It’s no surprise that the Dolphins already have ruled out quarterback Tua Tagovailoa for Week Five, due to the concussion he suffered last Thursday night in Cincinnati. Even though, in theory, Tua could receive all appropriate clearances before Sunday, there’s no way the team should let him back on the field until there is no doubt that he has fully recovered and that he has no enhanced risk of a serious outcome if he suffers another concussion.
There’s another issue that becomes directly relevant to Tua’s return. Officially listed at 6-1 and 217 but definitely not that tall nor that heavy, Tua falls into the “small quarterback” category. While, in reality, he’s a normal-sized human, most NFL quarterbacks, when encountered in normal human circumstances, prompt an immediate search for the closest beanstalk.
Typically, NFL quarterbacks are very tall. And large. And capable of withstanding a serious injury when thrown to the ground by an equally tall (if not taller) and equally large (if not larger) defensive player.
So what can a normal-sized human playing NFL quarterback do? He can protect himself. He can get rid of the ball faster.

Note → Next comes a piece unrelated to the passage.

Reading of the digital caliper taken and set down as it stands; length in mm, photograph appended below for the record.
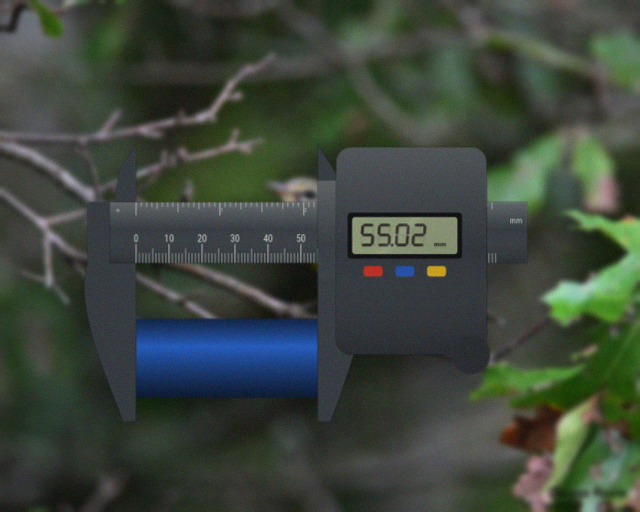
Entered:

He can get down on the ground before he’s forcibly deposited there.
At a time when too many people are incorrectly suggesting that it was Tua’s burden to tell doctors that he had a potential concussion against the Bills nine days ago, the basic reality is that every NFL player has a duty to protect himself on the field. Smaller players need to be even more careful.
There’s no shame in not being big enough to play pro football safely. For Tua, the challenge becomes adjusting his game the best he can to avoid taking the kind of clean and legal but devastating hit that he absorbed on Thursday night.